---------- INFORMATION PROVIDED
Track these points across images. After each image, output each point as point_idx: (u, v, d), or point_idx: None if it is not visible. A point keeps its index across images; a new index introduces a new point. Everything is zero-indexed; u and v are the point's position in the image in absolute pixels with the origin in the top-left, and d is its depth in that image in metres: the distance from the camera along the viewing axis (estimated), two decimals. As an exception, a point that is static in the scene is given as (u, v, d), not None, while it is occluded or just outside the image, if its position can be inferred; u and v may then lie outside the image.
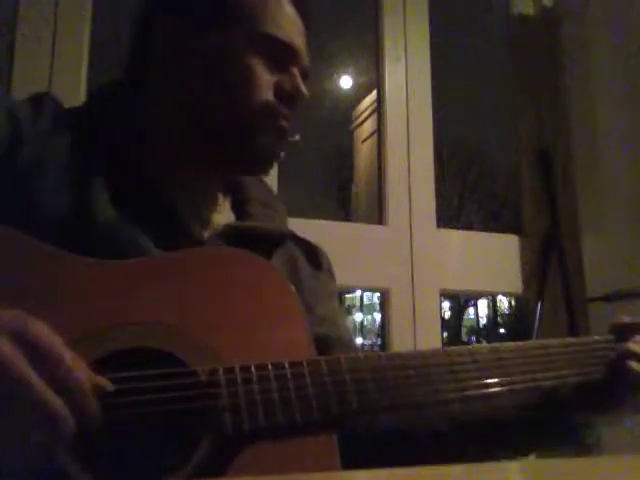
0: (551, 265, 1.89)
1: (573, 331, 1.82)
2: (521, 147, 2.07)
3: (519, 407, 0.81)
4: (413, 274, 1.83)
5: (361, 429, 0.78)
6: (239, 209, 0.88)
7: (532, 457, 0.82)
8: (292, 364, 0.63)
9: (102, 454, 0.56)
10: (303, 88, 0.84)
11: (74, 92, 1.55)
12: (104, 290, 0.64)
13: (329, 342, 0.82)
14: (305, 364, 0.64)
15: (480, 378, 0.70)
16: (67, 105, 0.81)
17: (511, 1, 2.15)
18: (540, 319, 1.82)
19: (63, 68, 1.57)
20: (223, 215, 0.86)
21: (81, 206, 0.71)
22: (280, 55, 0.82)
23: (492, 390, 0.70)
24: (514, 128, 2.10)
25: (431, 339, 1.81)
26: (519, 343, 0.76)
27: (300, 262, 0.89)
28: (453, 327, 9.08)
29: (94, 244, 0.67)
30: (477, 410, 0.81)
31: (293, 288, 0.71)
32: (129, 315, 0.63)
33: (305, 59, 0.86)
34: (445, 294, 3.21)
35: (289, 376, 0.62)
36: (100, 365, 0.58)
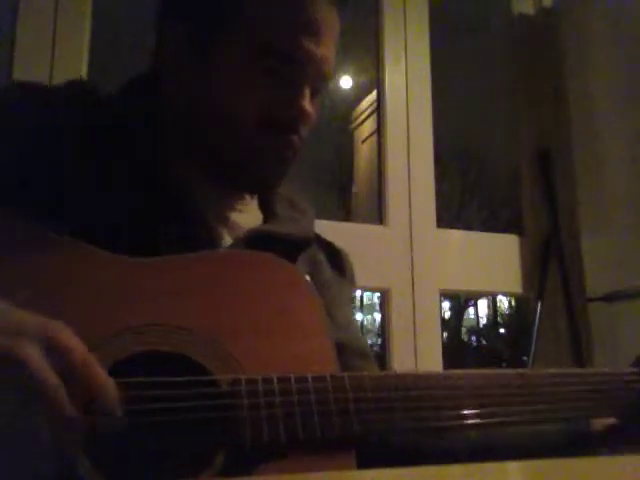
0: (551, 265, 1.89)
1: (573, 331, 1.82)
2: (521, 147, 2.07)
3: (542, 434, 0.79)
4: (413, 274, 1.83)
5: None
6: (267, 208, 0.85)
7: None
8: (315, 378, 0.62)
9: (119, 461, 0.55)
10: (308, 107, 0.75)
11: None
12: (128, 289, 0.63)
13: (344, 349, 0.79)
14: (329, 379, 0.62)
15: (503, 404, 0.69)
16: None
17: (511, 1, 2.15)
18: (540, 319, 1.83)
19: (63, 68, 1.57)
20: (249, 215, 0.82)
21: (103, 206, 0.69)
22: (287, 69, 0.73)
23: (514, 418, 0.69)
24: (514, 128, 2.10)
25: (431, 339, 1.81)
26: (545, 371, 0.74)
27: (323, 266, 0.87)
28: (453, 327, 9.07)
29: (115, 245, 0.65)
30: (496, 436, 0.78)
31: (319, 298, 0.70)
32: (152, 316, 0.61)
33: (322, 69, 0.76)
34: (445, 294, 3.20)
35: (311, 390, 0.61)
36: (121, 367, 0.57)
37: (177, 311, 0.62)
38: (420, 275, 1.84)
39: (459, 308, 9.19)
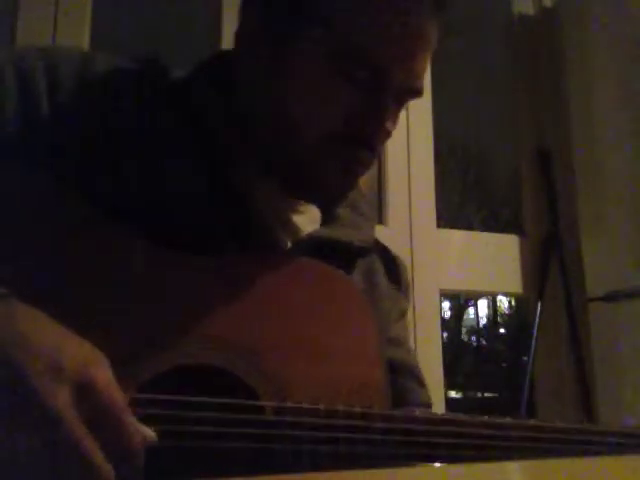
0: (551, 265, 1.89)
1: (573, 331, 1.82)
2: (521, 147, 2.07)
3: None
4: (413, 274, 1.83)
5: None
6: (327, 209, 0.79)
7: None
8: (365, 415, 0.58)
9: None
10: (390, 126, 0.68)
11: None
12: (176, 293, 0.59)
13: (394, 367, 0.76)
14: (379, 416, 0.58)
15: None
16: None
17: (511, 1, 2.15)
18: (540, 319, 1.82)
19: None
20: (307, 215, 0.76)
21: (164, 198, 0.65)
22: (375, 81, 0.65)
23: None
24: (514, 128, 2.10)
25: (431, 339, 1.81)
26: (564, 426, 0.67)
27: (379, 276, 0.82)
28: (453, 327, 9.07)
29: (171, 237, 0.62)
30: None
31: (376, 317, 0.66)
32: (202, 326, 0.58)
33: (412, 86, 0.69)
34: (445, 294, 3.19)
35: (360, 429, 0.57)
36: (163, 379, 0.55)
37: (226, 322, 0.59)
38: (420, 275, 1.84)
39: (459, 308, 9.19)
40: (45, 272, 0.57)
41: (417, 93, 0.71)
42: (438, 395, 1.77)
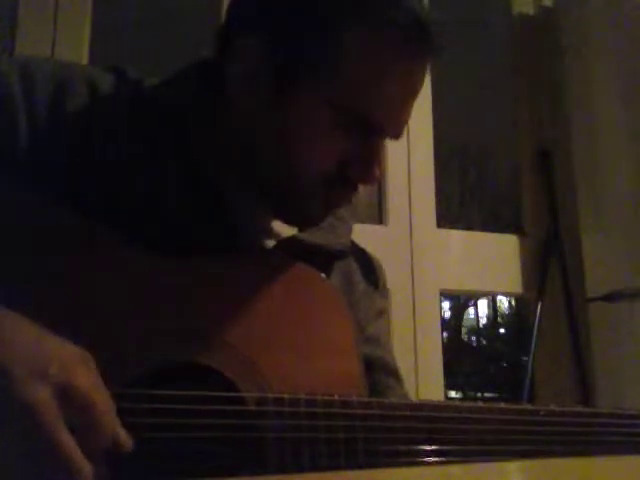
0: (551, 265, 1.89)
1: (573, 331, 1.82)
2: (521, 147, 2.07)
3: None
4: (413, 274, 1.83)
5: None
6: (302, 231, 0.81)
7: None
8: (343, 402, 0.60)
9: (137, 476, 0.54)
10: (375, 174, 0.71)
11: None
12: (160, 291, 0.61)
13: (371, 365, 0.79)
14: (356, 403, 0.61)
15: (513, 443, 0.64)
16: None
17: (511, 1, 2.15)
18: (540, 319, 1.83)
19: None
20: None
21: (147, 202, 0.67)
22: (363, 130, 0.69)
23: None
24: (514, 128, 2.10)
25: (431, 339, 1.81)
26: (551, 408, 0.69)
27: (356, 277, 0.86)
28: (453, 327, 9.07)
29: (155, 241, 0.64)
30: None
31: (352, 316, 0.69)
32: (184, 322, 0.60)
33: (400, 133, 0.73)
34: (445, 294, 3.19)
35: (339, 416, 0.60)
36: (149, 375, 0.57)
37: (208, 320, 0.61)
38: (420, 275, 1.84)
39: (459, 308, 9.18)
40: (29, 277, 0.57)
41: (399, 138, 0.75)
42: (438, 395, 1.77)
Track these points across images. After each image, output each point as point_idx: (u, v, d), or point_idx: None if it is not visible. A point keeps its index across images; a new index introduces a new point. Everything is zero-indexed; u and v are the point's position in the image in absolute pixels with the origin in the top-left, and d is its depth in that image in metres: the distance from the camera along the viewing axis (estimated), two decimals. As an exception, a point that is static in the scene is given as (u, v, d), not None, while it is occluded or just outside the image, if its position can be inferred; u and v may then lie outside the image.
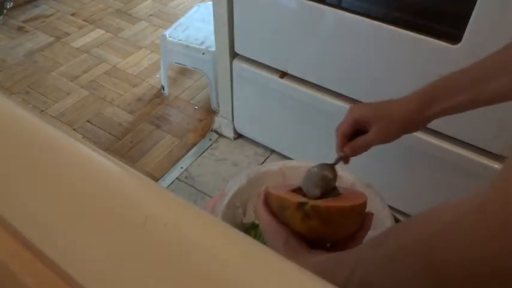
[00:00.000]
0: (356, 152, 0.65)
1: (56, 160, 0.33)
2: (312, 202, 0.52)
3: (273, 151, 1.59)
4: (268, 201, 0.58)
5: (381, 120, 0.63)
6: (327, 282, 0.25)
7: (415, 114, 0.61)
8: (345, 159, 0.66)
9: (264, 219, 0.56)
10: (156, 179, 1.53)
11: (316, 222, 0.51)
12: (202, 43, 1.67)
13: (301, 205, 0.51)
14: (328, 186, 0.59)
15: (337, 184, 0.73)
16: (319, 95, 1.26)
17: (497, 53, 0.57)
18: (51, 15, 2.41)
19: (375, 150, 0.66)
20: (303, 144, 1.44)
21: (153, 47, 2.17)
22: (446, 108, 0.60)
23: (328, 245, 0.56)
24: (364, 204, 0.55)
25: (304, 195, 0.59)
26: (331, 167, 0.62)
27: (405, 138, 1.27)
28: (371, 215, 0.58)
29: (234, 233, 0.28)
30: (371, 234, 0.60)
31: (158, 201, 0.30)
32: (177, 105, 1.85)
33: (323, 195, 0.58)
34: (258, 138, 1.61)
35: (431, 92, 0.60)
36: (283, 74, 1.33)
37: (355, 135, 0.65)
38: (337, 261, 0.45)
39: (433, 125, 1.13)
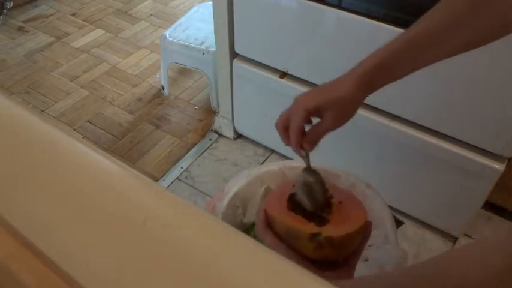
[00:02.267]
0: (314, 144, 0.61)
1: (55, 160, 0.33)
2: (325, 233, 0.51)
3: (273, 151, 1.59)
4: (270, 222, 0.56)
5: (335, 104, 0.59)
6: (327, 282, 0.25)
7: (366, 89, 0.59)
8: (307, 155, 0.62)
9: (271, 244, 0.54)
10: (156, 179, 1.53)
11: (329, 250, 0.51)
12: (202, 43, 1.67)
13: (314, 236, 0.51)
14: (317, 192, 0.58)
15: (335, 183, 0.73)
16: (319, 95, 1.26)
17: (431, 13, 0.56)
18: (51, 15, 2.41)
19: (374, 150, 0.66)
20: (303, 144, 1.43)
21: (153, 47, 2.17)
22: (391, 79, 0.58)
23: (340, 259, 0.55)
24: (366, 218, 0.55)
25: (300, 204, 0.58)
26: (310, 170, 0.61)
27: (405, 138, 1.27)
28: (370, 224, 0.57)
29: (234, 233, 0.28)
30: (372, 234, 0.60)
31: (158, 201, 0.30)
32: (177, 105, 1.85)
33: (317, 203, 0.58)
34: (258, 138, 1.61)
35: (378, 65, 0.58)
36: (283, 74, 1.33)
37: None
38: None
39: (433, 125, 1.13)
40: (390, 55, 0.57)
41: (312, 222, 0.55)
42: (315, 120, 0.62)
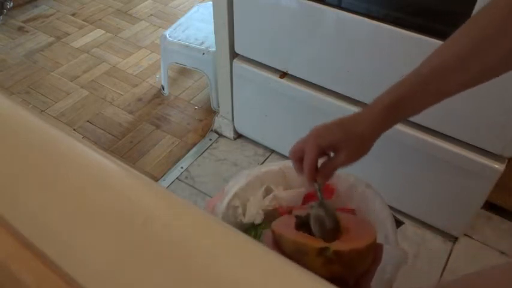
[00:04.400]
0: (328, 178, 0.61)
1: (56, 160, 0.33)
2: (333, 247, 0.50)
3: (273, 151, 1.59)
4: (278, 241, 0.55)
5: (350, 142, 0.58)
6: (327, 282, 0.25)
7: (382, 127, 0.58)
8: (321, 188, 0.61)
9: None
10: (156, 179, 1.53)
11: (338, 266, 0.50)
12: (202, 43, 1.67)
13: (322, 251, 0.50)
14: (328, 224, 0.57)
15: (335, 183, 0.73)
16: (319, 95, 1.26)
17: (451, 42, 0.53)
18: (51, 15, 2.41)
19: (375, 150, 0.65)
20: (303, 144, 1.43)
21: (153, 47, 2.17)
22: (411, 114, 0.57)
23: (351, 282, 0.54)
24: (375, 238, 0.54)
25: (310, 229, 0.57)
26: (322, 203, 0.60)
27: (405, 138, 1.27)
28: (381, 246, 0.56)
29: (234, 233, 0.28)
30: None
31: (158, 201, 0.30)
32: (177, 105, 1.85)
33: (327, 232, 0.57)
34: (258, 138, 1.61)
35: (395, 104, 0.56)
36: (283, 74, 1.33)
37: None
38: None
39: (434, 125, 1.13)
40: (410, 90, 0.55)
41: (320, 238, 0.54)
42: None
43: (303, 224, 0.58)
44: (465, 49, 0.52)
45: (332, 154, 0.62)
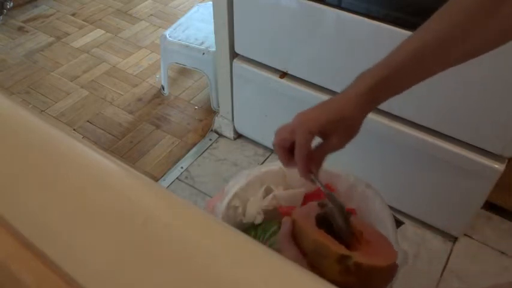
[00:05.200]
0: (320, 165, 0.58)
1: (55, 160, 0.33)
2: (355, 258, 0.48)
3: (273, 151, 1.59)
4: (296, 233, 0.53)
5: (340, 123, 0.56)
6: (327, 282, 0.25)
7: (371, 104, 0.56)
8: (316, 178, 0.59)
9: (290, 257, 0.50)
10: (156, 179, 1.53)
11: (354, 278, 0.48)
12: (202, 43, 1.67)
13: (343, 259, 0.48)
14: (340, 217, 0.55)
15: (335, 183, 0.72)
16: (319, 95, 1.26)
17: (436, 18, 0.53)
18: (51, 15, 2.41)
19: (375, 150, 0.65)
20: (303, 144, 1.43)
21: (153, 47, 2.17)
22: (398, 91, 0.56)
23: None
24: (396, 259, 0.53)
25: (331, 225, 0.55)
26: (328, 196, 0.58)
27: (405, 138, 1.27)
28: (396, 266, 0.54)
29: (234, 233, 0.28)
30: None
31: (158, 201, 0.30)
32: (177, 105, 1.85)
33: (348, 225, 0.55)
34: (258, 138, 1.61)
35: (377, 88, 0.55)
36: (283, 74, 1.33)
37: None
38: None
39: (434, 125, 1.13)
40: (394, 69, 0.54)
41: (342, 244, 0.52)
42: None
43: (323, 221, 0.56)
44: (446, 30, 0.52)
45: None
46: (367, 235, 0.57)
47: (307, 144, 0.55)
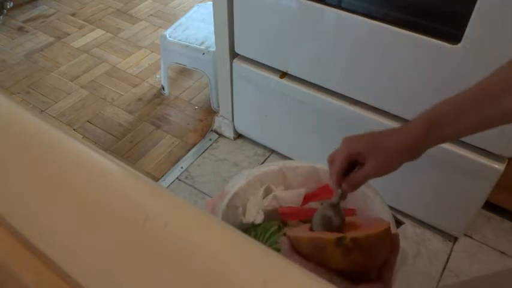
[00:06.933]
0: (354, 187, 0.61)
1: (56, 160, 0.33)
2: (350, 235, 0.50)
3: (273, 151, 1.59)
4: (294, 244, 0.55)
5: (378, 153, 0.58)
6: (327, 282, 0.25)
7: (416, 144, 0.57)
8: (343, 195, 0.62)
9: (299, 265, 0.52)
10: (156, 179, 1.53)
11: (358, 254, 0.50)
12: (202, 43, 1.67)
13: (339, 240, 0.50)
14: (331, 225, 0.58)
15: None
16: (319, 95, 1.26)
17: (502, 69, 0.53)
18: (51, 15, 2.41)
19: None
20: (303, 144, 1.44)
21: (153, 47, 2.17)
22: (450, 134, 0.56)
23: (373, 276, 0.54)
24: (390, 225, 0.55)
25: (324, 225, 0.59)
26: (334, 205, 0.61)
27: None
28: (397, 235, 0.56)
29: (234, 233, 0.28)
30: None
31: (158, 201, 0.30)
32: (177, 105, 1.85)
33: (332, 228, 0.58)
34: (258, 138, 1.61)
35: (434, 119, 0.55)
36: (283, 74, 1.33)
37: (350, 166, 0.62)
38: None
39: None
40: (449, 107, 0.55)
41: (334, 232, 0.55)
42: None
43: (319, 223, 0.60)
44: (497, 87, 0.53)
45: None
46: (359, 221, 0.61)
47: (341, 162, 0.60)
--------------------
● HOW TO COMPLETE THIS TASK
Without any pictures, output exactly the lines from the start of the material through the line that contains "14: (305, 364, 0.64)", and only those.

● WRITTEN ANSWER
Track these points across images. After each image, output each point as point_idx: (u, v, d), or point_idx: None if it is not visible. A point keeps its index across images; a new index introduces a new point. Everything is zero-indexed; u and v are the point's position in the image in absolute pixels with the origin in the top-left, and d is its depth in that image in metres: the distance from the camera along the viewing axis (estimated), two decimals. As an exception, a point that is static in the scene is given as (u, v, d), not None, while it is occluded or just outside the image, if its position can be inferred; u and v may then lie outside the image.
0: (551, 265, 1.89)
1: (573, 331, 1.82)
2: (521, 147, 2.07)
3: (519, 407, 0.81)
4: (413, 274, 1.83)
5: (361, 429, 0.78)
6: (239, 209, 0.88)
7: (532, 457, 0.82)
8: (292, 364, 0.63)
9: (102, 454, 0.56)
10: (303, 88, 0.84)
11: (74, 92, 1.55)
12: (104, 290, 0.64)
13: (329, 342, 0.82)
14: (305, 364, 0.64)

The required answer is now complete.